Journey Waiver and Release

In consideration of the risk of illness while participating in SOULWELL Journey (SWJ) and the consumption of meals (the Activity) while I participate in the conference, I hereby, for myself, my heirs, executors, administrators, assignees or personal representatives, knowingly and voluntarily enter into this waiver and release the liability and hereby waive any and all rights, claims or causes of action of any kind whatsoever arising out of my participation in the Activity, and do hereby release and forever discharge SOULWELL Ministries, their officers, members, volunteers, heirs or representatives for any physical illness or injury that I may suffer as a direct result of my participation in the aforementioned Activity.

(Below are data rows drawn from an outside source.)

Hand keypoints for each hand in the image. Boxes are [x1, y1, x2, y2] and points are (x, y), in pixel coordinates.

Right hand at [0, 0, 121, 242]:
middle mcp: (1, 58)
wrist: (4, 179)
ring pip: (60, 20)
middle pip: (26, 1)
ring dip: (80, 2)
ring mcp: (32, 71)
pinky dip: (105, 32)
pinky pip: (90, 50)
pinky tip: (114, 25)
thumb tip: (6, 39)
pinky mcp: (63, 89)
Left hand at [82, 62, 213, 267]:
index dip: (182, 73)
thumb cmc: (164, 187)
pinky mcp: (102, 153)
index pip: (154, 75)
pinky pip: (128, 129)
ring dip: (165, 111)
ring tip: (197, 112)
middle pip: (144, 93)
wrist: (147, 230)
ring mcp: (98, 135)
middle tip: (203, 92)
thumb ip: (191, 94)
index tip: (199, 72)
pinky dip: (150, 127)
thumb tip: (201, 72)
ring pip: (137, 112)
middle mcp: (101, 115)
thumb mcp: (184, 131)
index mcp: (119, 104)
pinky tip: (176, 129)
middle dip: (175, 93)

I AM VOLUNTARILY PARTICIPATING IN THE AFOREMENTIONED ACTIVITY AND I AM PARTICIPATING IN THE ACTIVITY AT MY OWN RISK. I AM AWARE OF THE RISKS ASSOCIATED WITH THIS ACTIVITY, WHICH MAY INCLUDE, BUT ARE NOT LIMITED TO PAIN, SUFFERING, OR ILLNESS. I UNDERSTAND THAT THESE OUTCOMES MAY ARISE FROM MY OWN OR OTHERS’ NEGLIGENCE OR CONDITIONS RELATED TO THE ACTIVITY. NONETHELESS, I ASSUME ALL RELATED RISKS BOTH KNOWN AND UNKNOWN TO ME, OF MY PARTICIPATION, IN THIS ACTIVITY.

I agree to indemnify and hold harmless SWJ against any and all claims, suits or actions of any kind whatsoever for liability, damages, compensation or otherwise brought by me or anyone on my behalf, including attorney’s fees.

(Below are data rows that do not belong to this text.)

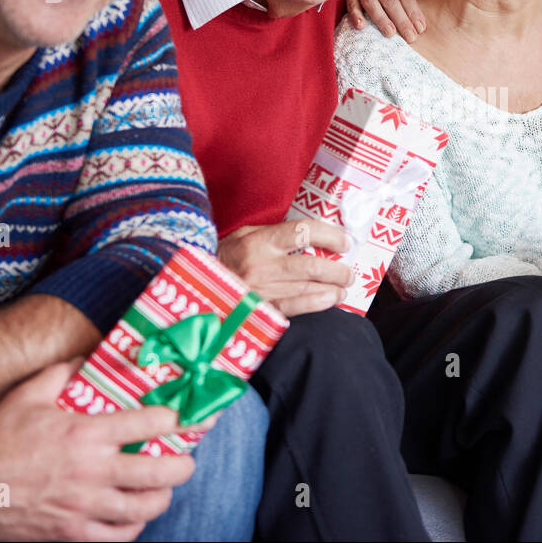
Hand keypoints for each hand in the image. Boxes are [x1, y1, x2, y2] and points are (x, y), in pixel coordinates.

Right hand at [0, 360, 205, 540]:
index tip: (183, 419)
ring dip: (161, 497)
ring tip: (162, 489)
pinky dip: (131, 529)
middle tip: (185, 460)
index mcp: (85, 434)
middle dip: (183, 465)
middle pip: (160, 472)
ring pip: (144, 509)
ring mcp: (82, 507)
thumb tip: (85, 360)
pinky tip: (131, 518)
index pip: (149, 424)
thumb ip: (63, 374)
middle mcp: (91, 472)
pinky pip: (116, 538)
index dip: (175, 421)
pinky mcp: (69, 533)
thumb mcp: (28, 395)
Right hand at [217, 220, 353, 314]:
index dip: (330, 235)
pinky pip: (294, 307)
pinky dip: (317, 303)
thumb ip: (272, 233)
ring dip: (332, 288)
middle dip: (337, 269)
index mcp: (258, 240)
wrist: (193, 287)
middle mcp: (261, 264)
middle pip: (311, 265)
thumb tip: (309, 235)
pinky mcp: (260, 310)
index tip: (344, 242)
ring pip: (307, 287)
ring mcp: (261, 290)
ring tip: (342, 288)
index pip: (302, 231)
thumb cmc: (222, 258)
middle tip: (347, 272)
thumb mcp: (242, 236)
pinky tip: (330, 300)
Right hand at [345, 0, 426, 40]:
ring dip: (381, 20)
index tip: (421, 28)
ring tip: (390, 34)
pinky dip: (355, 15)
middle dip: (401, 21)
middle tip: (410, 37)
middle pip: (390, 1)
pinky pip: (352, 5)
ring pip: (371, 4)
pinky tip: (361, 27)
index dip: (413, 12)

I acknowledge that SWJ and their officers, directors, volunteers and agents are not responsible for errors, omissions, acts or failures to act of any party conducting a specific event or activity on behalf of SWJ.

 

I acknowledge that SWJ has given me the option of bringing my own meals while on the journey. I understand that I can receive a reduction in cost for the SWJ if I do so. I acknowledge that SWJ meals will be prepared by volunteers to the best of their ability.

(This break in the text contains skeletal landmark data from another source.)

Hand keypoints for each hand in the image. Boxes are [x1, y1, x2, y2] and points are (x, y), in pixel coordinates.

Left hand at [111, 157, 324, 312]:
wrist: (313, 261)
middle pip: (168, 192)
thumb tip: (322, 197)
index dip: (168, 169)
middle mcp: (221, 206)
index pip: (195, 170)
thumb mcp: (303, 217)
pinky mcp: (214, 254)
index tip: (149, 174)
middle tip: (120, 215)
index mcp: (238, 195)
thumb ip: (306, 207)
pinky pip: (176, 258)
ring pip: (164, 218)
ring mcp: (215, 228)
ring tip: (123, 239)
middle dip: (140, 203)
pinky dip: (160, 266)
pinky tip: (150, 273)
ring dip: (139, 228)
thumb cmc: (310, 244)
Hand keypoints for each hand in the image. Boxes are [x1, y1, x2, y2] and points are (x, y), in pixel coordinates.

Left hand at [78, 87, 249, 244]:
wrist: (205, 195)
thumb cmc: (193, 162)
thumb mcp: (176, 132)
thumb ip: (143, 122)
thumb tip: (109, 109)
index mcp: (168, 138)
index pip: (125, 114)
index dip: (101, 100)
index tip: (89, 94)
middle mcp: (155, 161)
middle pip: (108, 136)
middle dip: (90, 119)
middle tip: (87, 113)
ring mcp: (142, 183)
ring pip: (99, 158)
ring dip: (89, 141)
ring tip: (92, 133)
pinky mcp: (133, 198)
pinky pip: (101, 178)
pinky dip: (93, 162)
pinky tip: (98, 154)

I ACKNOWLEDGE THAT I HAVE CAREFULLY READ THIS ”WAIVER AND RELEASE” AND FULLY UNDERSTAND THAT IT IS A RELEASE OF LIABILITY. I EXPRESSLY AGREE TO RELEASE AND DISCHARGE SWJ AND ALL ITS OFFICES, DIRECTORS, VOLUNTEERS AND AGENTS FROM ANY AND ALL CLAIMS OR CAUSES OF ACTIONS AND I AGREE TO VOLUNTARILY GIVE UP OR WAIVE ANY RIGHT THAT I OTHERWISE HAVE TO BRING LEGAL ACTION AGAINST SWJ.

In the event that I should require medical care or treatment, I agree to be financially responsible for any costs incurred as a result of such treatment.